Item 1.01. Entry into a Material Definitive Agreement.
On July 1, 2022, Lamar Advertising Company’s (the “Company”) direct wholly owned subsidiary Lamar Media Corp. (“Lamar Media”) entered into the Amended and Restated Limited Partnership Agreement (the “Partnership Agreement”) of Lamar Advertising Limited Partnership (the “OP”) as the initial limited partner, along with its wholly owned subsidiary, Lamar Advertising General Partner, LLC, as the general partner of the OP (the “General Partner”). Capitalized terms not defined herein shall have the meanings set forth in the Partnership Agreement.
Lamar Media Corp. formed the OP and contributed all of its assets to the OP in connection with the Company’s reorganization (the “Reorganization”) as a specific type of real estate investment trust (“REIT”) known as an Umbrella Partnership Real Estate Investment Trust (“UPREIT”). The Partnership Agreement establishes the terms of and governance around the operations of the OP, which will serve as the operating partnership in the UPREIT structure.
The Company completed the Reorganization to facilitate
tax-deferred
contributions of properties to the OP in exchange for limited partnership interests in the OP. Generally, a transfer of property directly to a REIT in exchange for shares of common stock of a REIT is an immediately taxable transaction to the transferring property owner. In an UPREIT structure, a property owner who desires to defer taxable gain on the disposition of his property may transfer the property to the OP in exchange for limited partnership interests in the OP and defer taxation of gain for a period of time which may include up until the limited partnership interests are disposed of in an otherwise taxable transaction.
The Partnership Agreement generally provides that the OP will be managed by the General Partner. Limited Partners generally will not have any right to participate in or exercise control or management power over the business and affairs of the OP and will have no power to remove the General Partner without the consent of the General Partner.

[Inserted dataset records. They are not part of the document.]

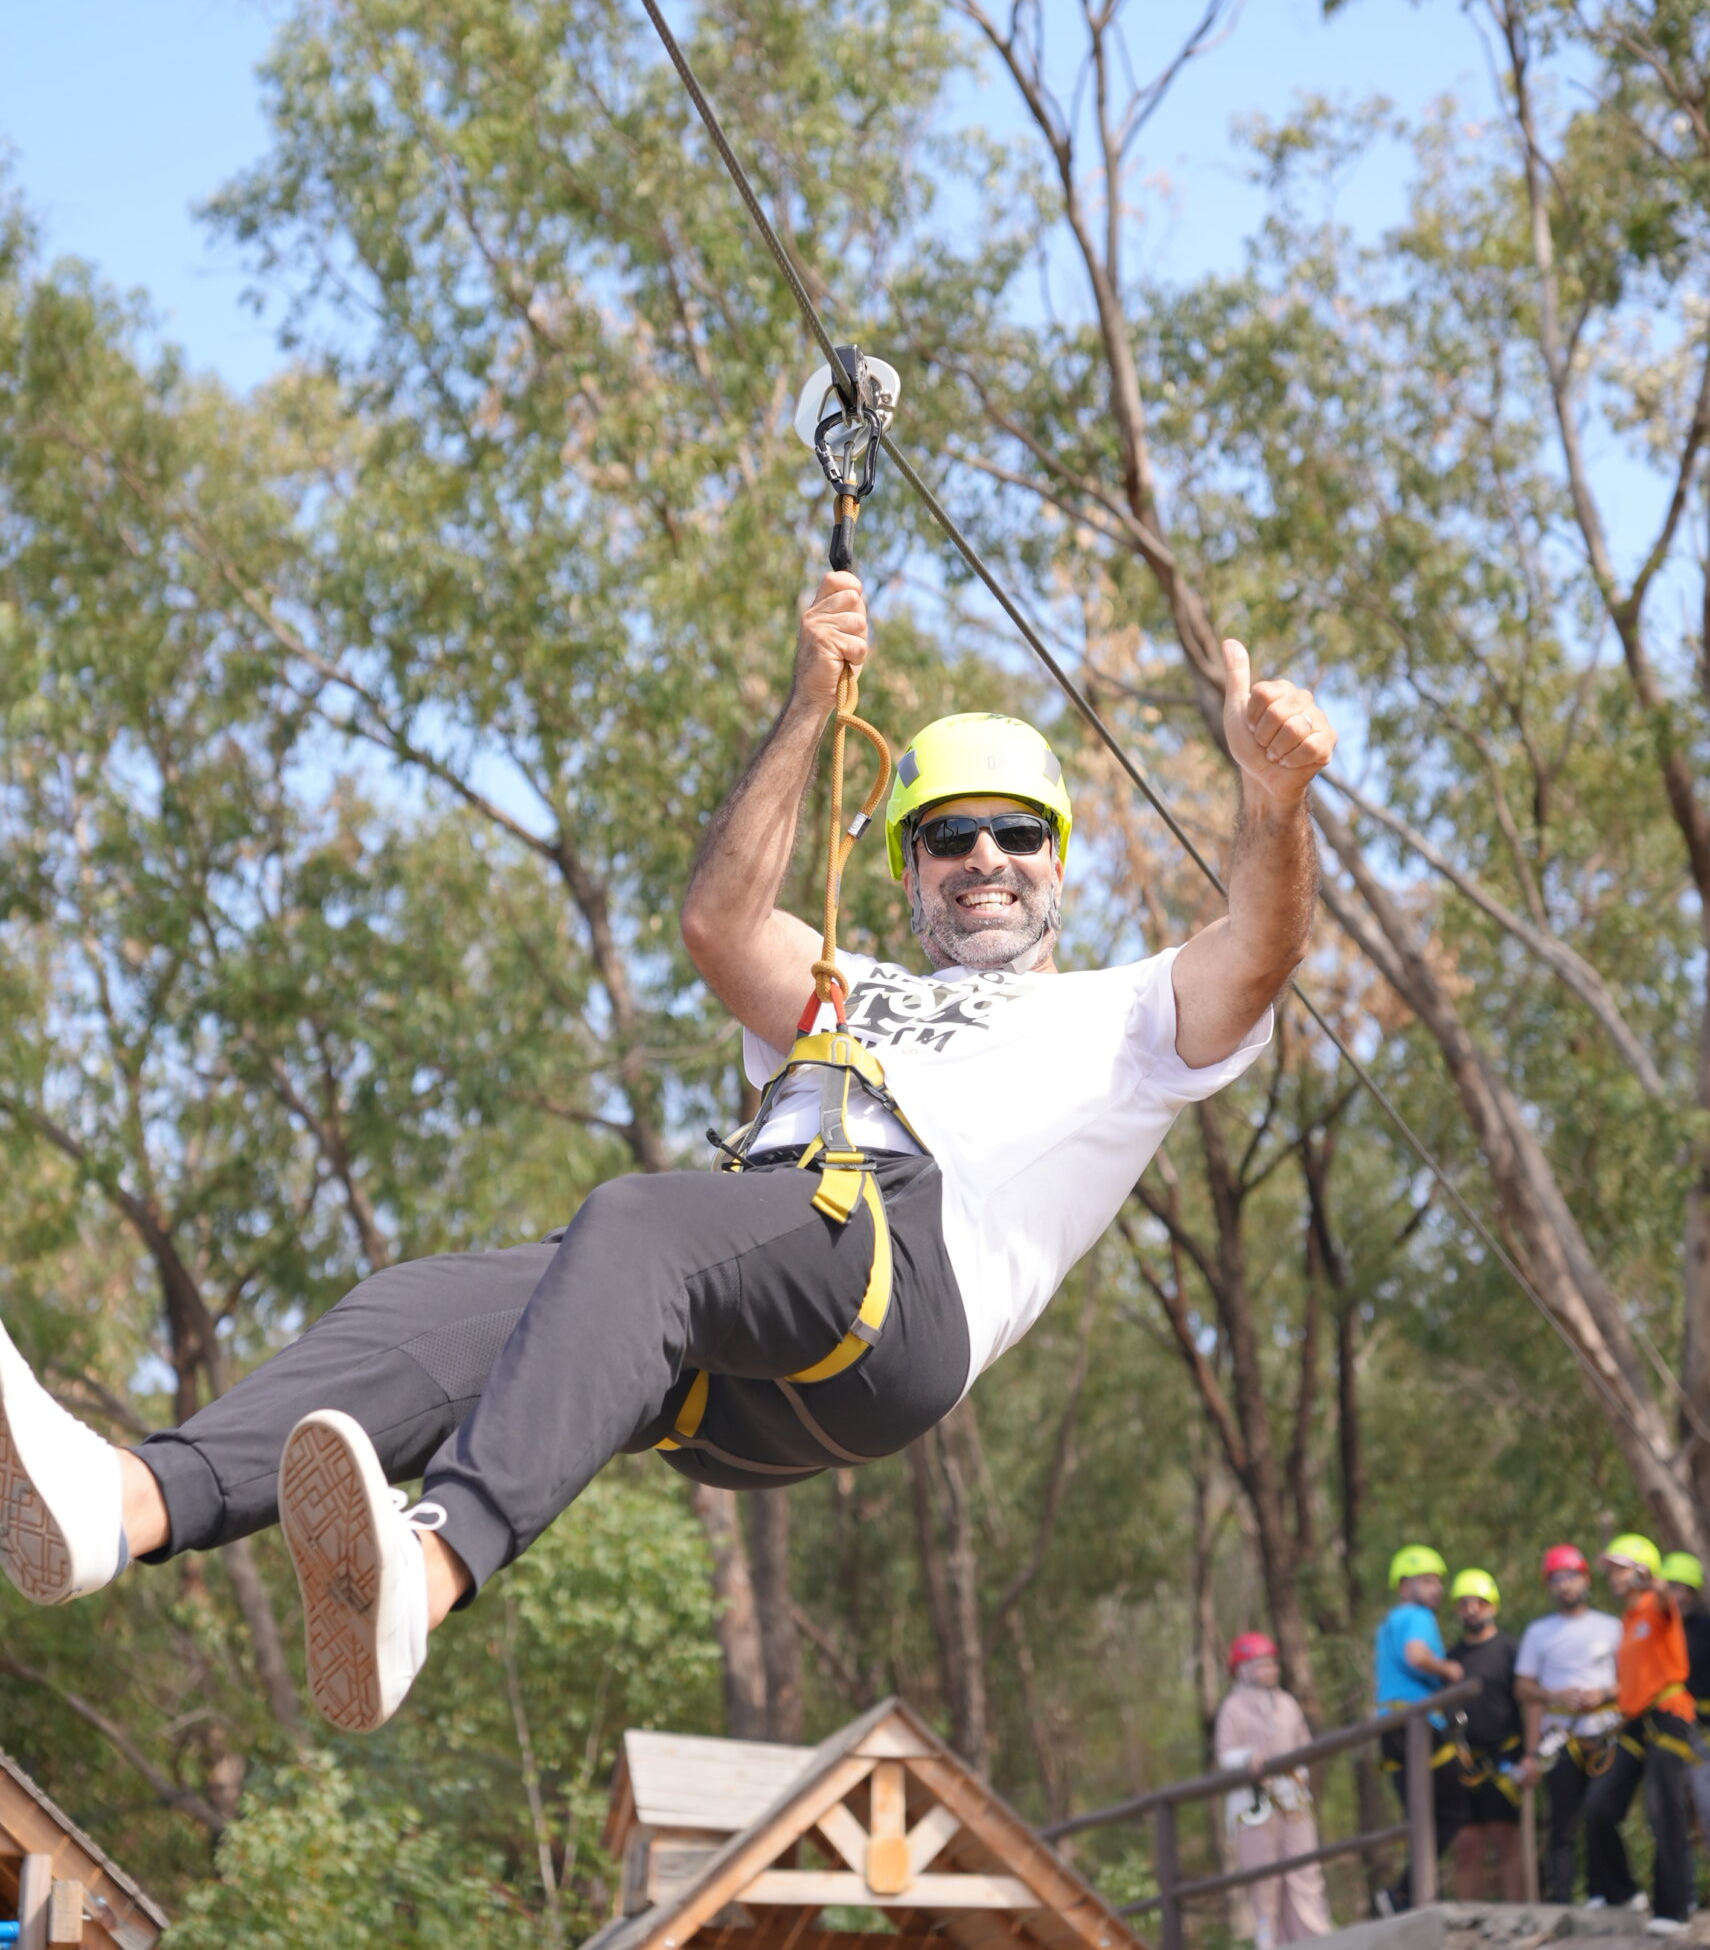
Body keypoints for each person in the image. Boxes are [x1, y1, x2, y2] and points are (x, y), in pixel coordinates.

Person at [0, 572, 1336, 1734]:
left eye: (1017, 834)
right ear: (909, 869)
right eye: (949, 836)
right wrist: (809, 705)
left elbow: (1261, 947)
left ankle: (434, 1567)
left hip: (907, 1290)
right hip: (738, 1349)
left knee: (644, 1220)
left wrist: (1272, 800)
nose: (985, 859)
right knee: (441, 1303)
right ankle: (128, 1503)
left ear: (1058, 860)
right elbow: (718, 921)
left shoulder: (1125, 1016)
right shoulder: (847, 984)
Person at [1583, 1534, 1694, 1936]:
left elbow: (1665, 1600)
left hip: (1667, 1713)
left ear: (1642, 1570)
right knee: (1599, 1805)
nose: (1613, 1576)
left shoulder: (1657, 1606)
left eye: (1621, 1568)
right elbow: (1635, 1680)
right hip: (1633, 1720)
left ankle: (1674, 1910)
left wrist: (1655, 1582)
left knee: (1664, 1810)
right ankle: (1621, 1892)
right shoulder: (1628, 1621)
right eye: (1611, 1570)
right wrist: (1605, 1695)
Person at [1514, 1542, 1623, 1904]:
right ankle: (1560, 1898)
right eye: (1556, 1579)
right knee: (1562, 1820)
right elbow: (1523, 1687)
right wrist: (1555, 1696)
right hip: (1560, 1735)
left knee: (1600, 1812)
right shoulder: (1539, 1632)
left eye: (1570, 1577)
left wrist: (1603, 1693)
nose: (1564, 1585)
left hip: (1605, 1733)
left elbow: (1631, 1681)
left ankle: (1601, 1892)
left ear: (1585, 1580)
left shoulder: (1611, 1627)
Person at [1215, 1632, 1333, 1948]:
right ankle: (1271, 1942)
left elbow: (1303, 1745)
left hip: (1293, 1799)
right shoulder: (1233, 1708)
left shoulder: (1287, 1703)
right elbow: (1225, 1754)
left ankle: (1314, 1936)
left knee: (1304, 1870)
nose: (1268, 1670)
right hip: (1253, 1805)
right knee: (1265, 1879)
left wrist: (1300, 1772)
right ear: (1242, 1670)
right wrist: (1247, 1758)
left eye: (1271, 1663)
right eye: (1260, 1664)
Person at [1375, 1544, 1465, 1911]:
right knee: (1452, 1810)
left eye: (1437, 1582)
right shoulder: (1417, 1616)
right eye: (1426, 1581)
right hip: (1417, 1725)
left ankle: (1411, 1896)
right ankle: (1409, 1893)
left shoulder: (1390, 1622)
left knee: (1422, 1814)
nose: (1436, 1589)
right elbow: (1416, 1655)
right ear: (1404, 1586)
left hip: (1392, 1727)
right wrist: (1449, 1669)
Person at [1445, 1569, 1526, 1901]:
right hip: (1464, 1760)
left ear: (1492, 1605)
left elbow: (1526, 1701)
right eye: (1464, 1603)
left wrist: (1530, 1754)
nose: (1472, 1609)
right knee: (1466, 1843)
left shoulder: (1510, 1649)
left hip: (1505, 1755)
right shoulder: (1451, 1659)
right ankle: (1468, 1919)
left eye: (1479, 1602)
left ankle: (1521, 1913)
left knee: (1506, 1838)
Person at [1658, 1553, 1710, 1862]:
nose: (1674, 1595)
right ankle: (1683, 1885)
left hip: (1702, 1731)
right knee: (1670, 1812)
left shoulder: (1704, 1628)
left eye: (1680, 1588)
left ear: (1691, 1591)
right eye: (1669, 1587)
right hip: (1669, 1730)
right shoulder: (1658, 1629)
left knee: (1706, 1805)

The initial classes of partnership units of the OP consist of (i) Series AA Preferred Units, (ii) LTIP Units, and (iii) Common Units. The Series AA Preferred Units have terms that generally mirror the terms of the Company’s Series AA Preferred stock, and are to be held solely by Lamar Media. LTIP Units are a class of units intended to qualify as “profits interests” of the OP. LTIP Units convert into Common Units upon the occurrence of certain events, and may be subject to vesting or forfeiture conditions imposed by the General Partner. Common Units are redeemable by the holder for cash, or at the General Partner’s option, shares of the Company’s Class A common stock, after a holding period, which is generally twelve months.
As further described under Item 5.02 below, Sean Reilly, Chief Executive Officer of the Company, Jay L. Johnson, Chief Financial Officer of the Company and Kevin P. Reilly, Jr., Executive Chairman of the Company, each executed joinders to the Partnership Agreement as additional limited partners in connection with their awards of LTIP Units of the OP on July 1, 2022.
The description above is qualified in its entirety by the Partnership Agreement filed as Exhibit 10.1 to this Current Report on
Form 8-K
and incorporated herein by reference.